Objectif de l'exercice
Veuillez citer mot pour mot le passage de l'extrait ci-dessous sur les OTT et les opérateurs de télécommunications, en commençant par « L’association opérateurs et » et en allant jusqu'à « Spotify en Autriche. ».

Extrait à lire
──────────
Le think-thank sénégalais spécialisé Social Link indique ainsi que les OTT font perdre désormais 10% des 80 milliards de CFA de recettes annuelles sur les appels internationaux. OVUM, la firme britannique d’analyse et recherche sur les télécommunications, les Tic et les médias, prédit que la perte au niveau mondial représentera 479 milliards de dollars au cours de la période 2012 -2020.
On peut dès lors comprendre que la tension entre OTT et opérateurs de télécommunications n’ira qu’en s’aggravant. D’autant que ces derniers, avec «l’internet des objets» (télévisions connectées, maisons ‘’intelligentes’’, montres, etc.) initient maintenant une nouvelle phase technologique par laquelle ils atteindront encore davantage de clients et génèreront de plus en plus de trafic.
En outre l’Afrique apparaissant (avec l’Inde) comme la dernière frontière de l’Internet, les OTT et leurs parrains (Google, Facebook, Amazone, Apple notamment) s’y investiront de plus en plus.
Que faire alors ? D’abord il faut que les opérateurs de télécommunications fassent leur deuil du téléphone fixe comme source de revenus. En Europe, aux États Unis et dans plusieurs parties du monde le téléphone fixe est désormais quasiment gratuit. Pourtant les opérateurs continuent de faire des bénéfices. C’est qu’Ils mettent maintenant de plus en plus en œuvre un nouveau modèle économique soit en développant leurs propres activités OTT soit en s’associant à des OTT établies.
L’association opérateurs et OTT se fait déjà partout, en Europe, en Amérique du Sud, aux USA et en Asie. L’opérateur mobile allemand E-Plus est associé à WhatsApp en Allemagne. Le hongkongais Hutchinson 3G est associé au fournisseur de musique Spotify en Autriche.
──────────
Section des données
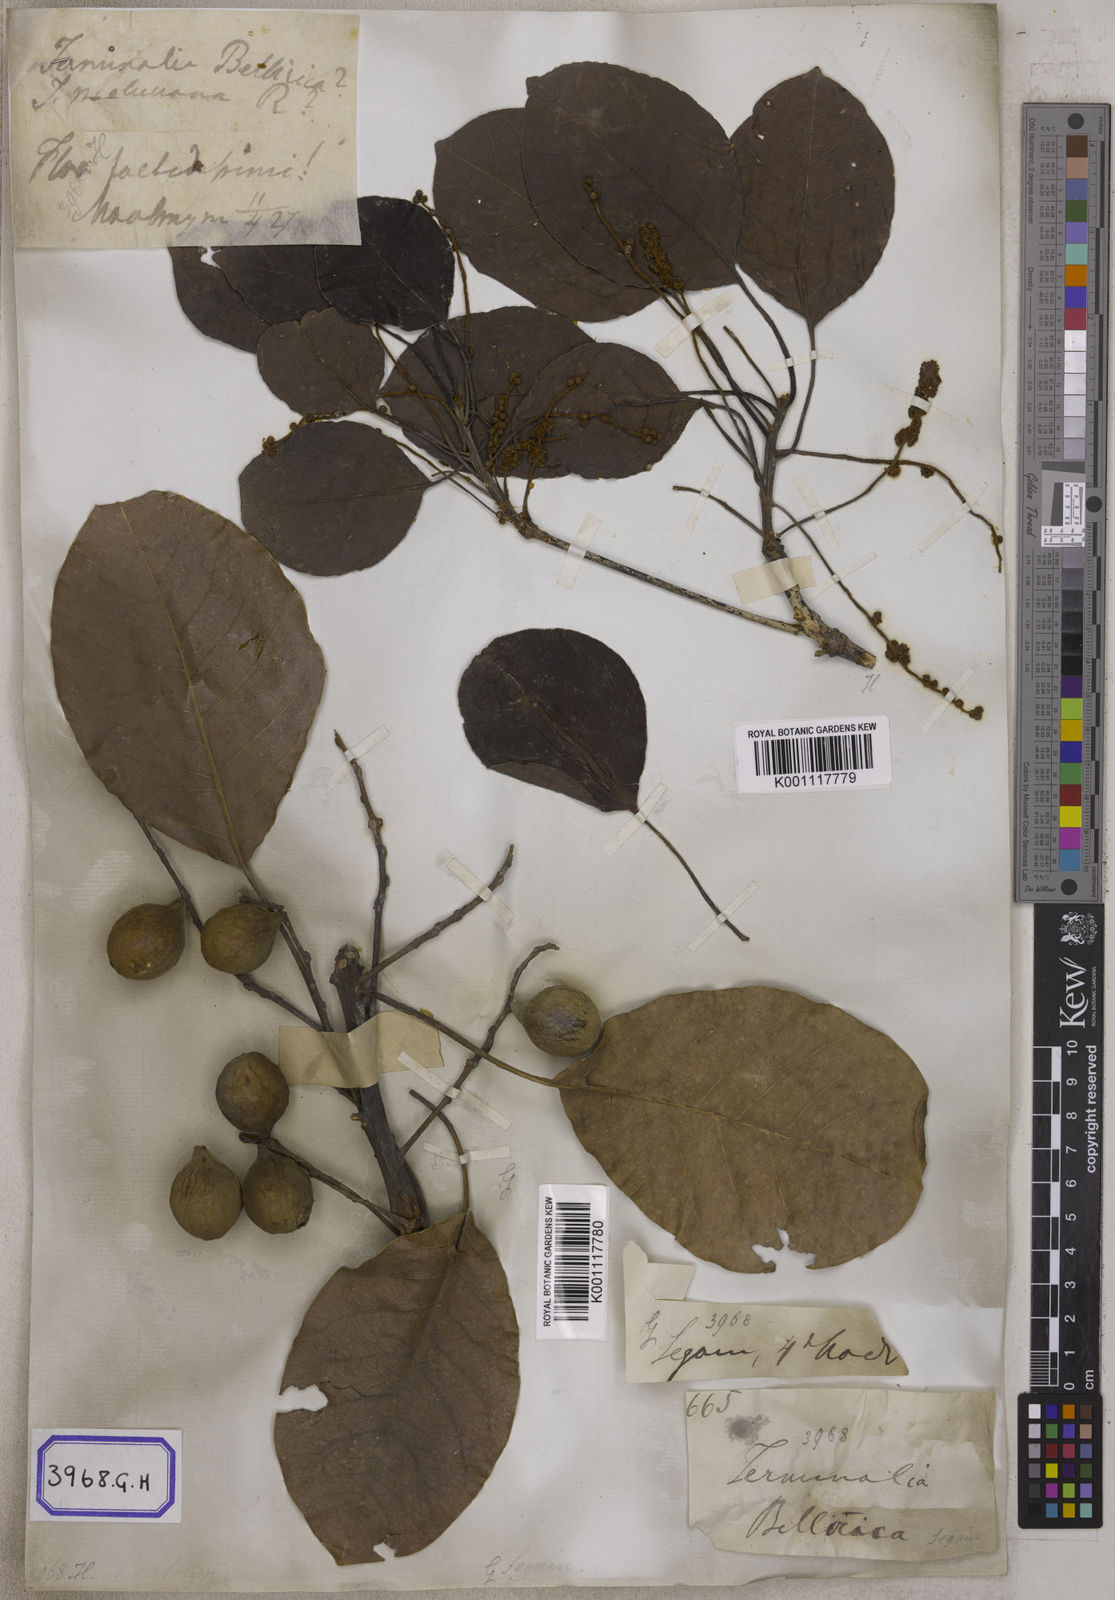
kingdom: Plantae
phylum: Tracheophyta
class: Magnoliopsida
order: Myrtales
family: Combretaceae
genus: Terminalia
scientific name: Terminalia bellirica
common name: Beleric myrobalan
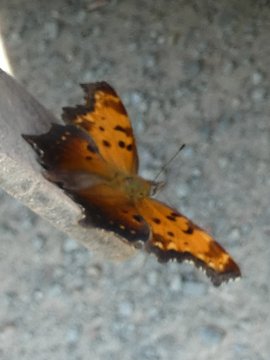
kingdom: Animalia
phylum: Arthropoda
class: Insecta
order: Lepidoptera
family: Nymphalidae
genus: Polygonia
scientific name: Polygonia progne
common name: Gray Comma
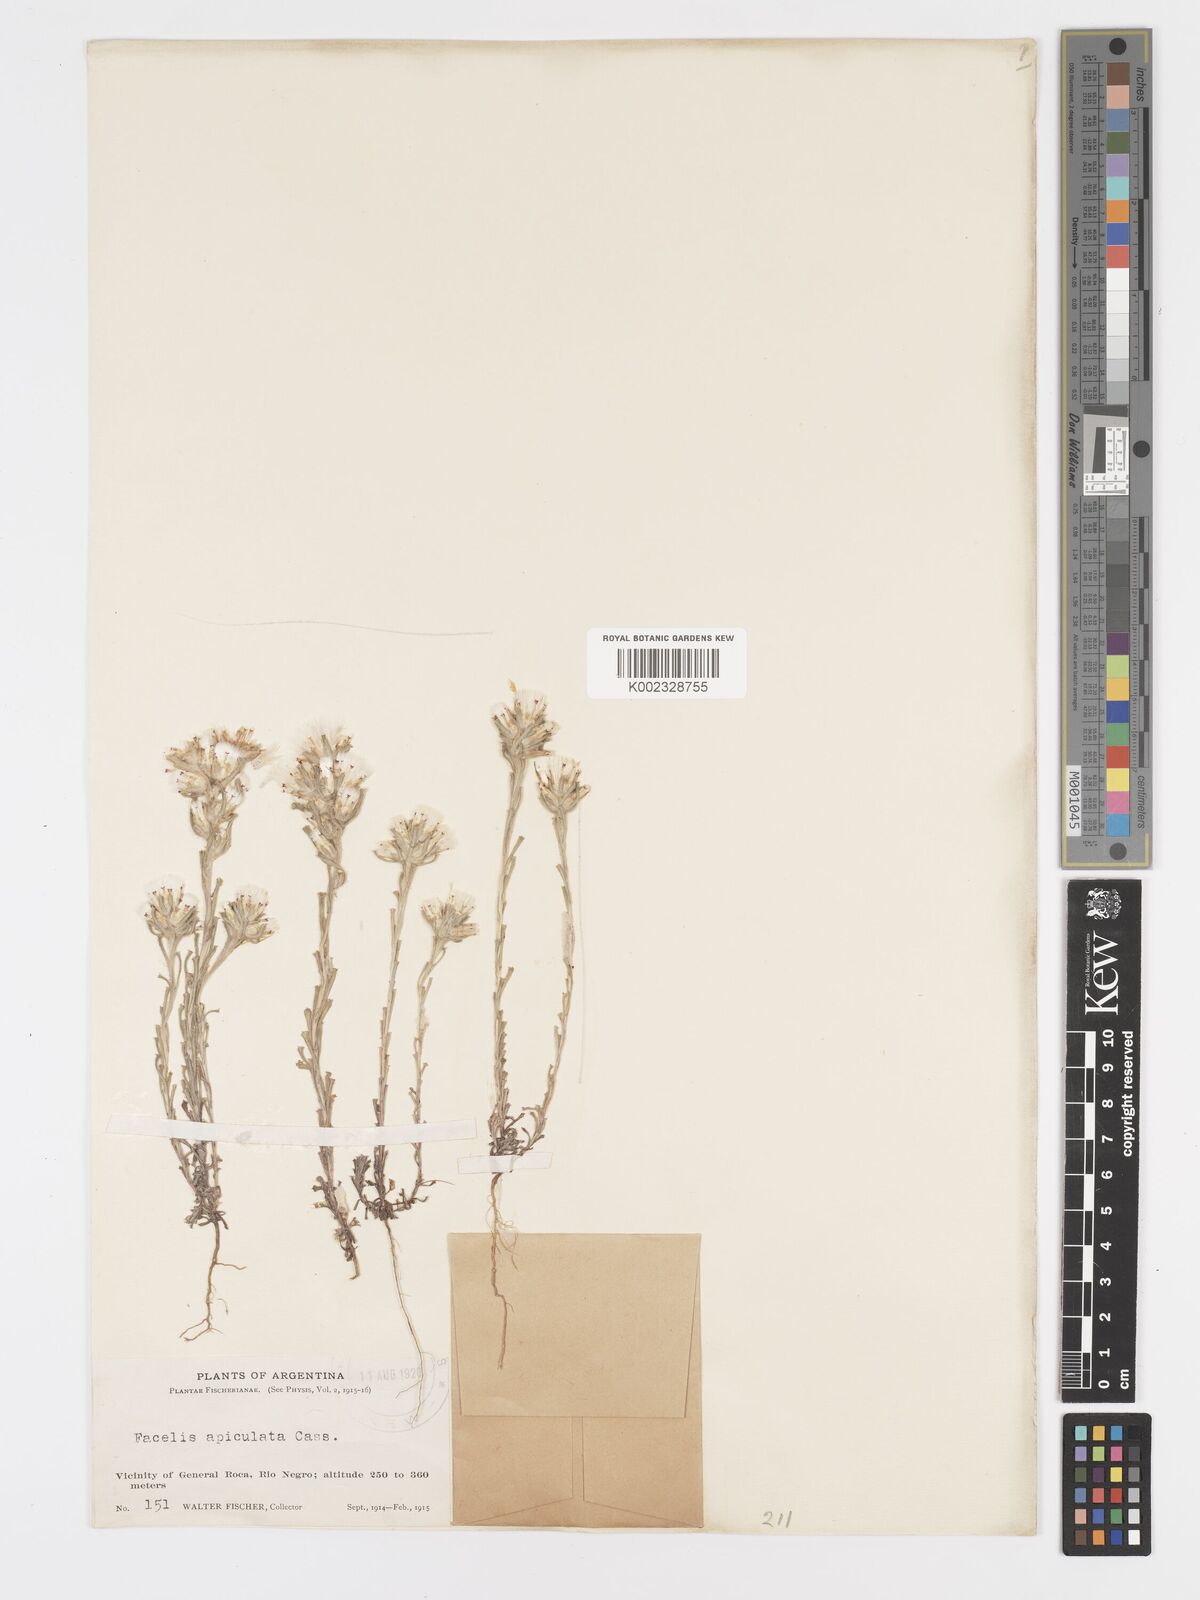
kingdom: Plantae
──────────
Réponse à l'exercice
L’association opérateurs et OTT se fait déjà partout, en Europe, en Amérique du Sud, aux USA et en Asie. L’opérateur mobile allemand E-Plus est associé à WhatsApp en Allemagne. Le hongkongais Hutchinson 3G est associé au fournisseur de musique Spotify en Autriche.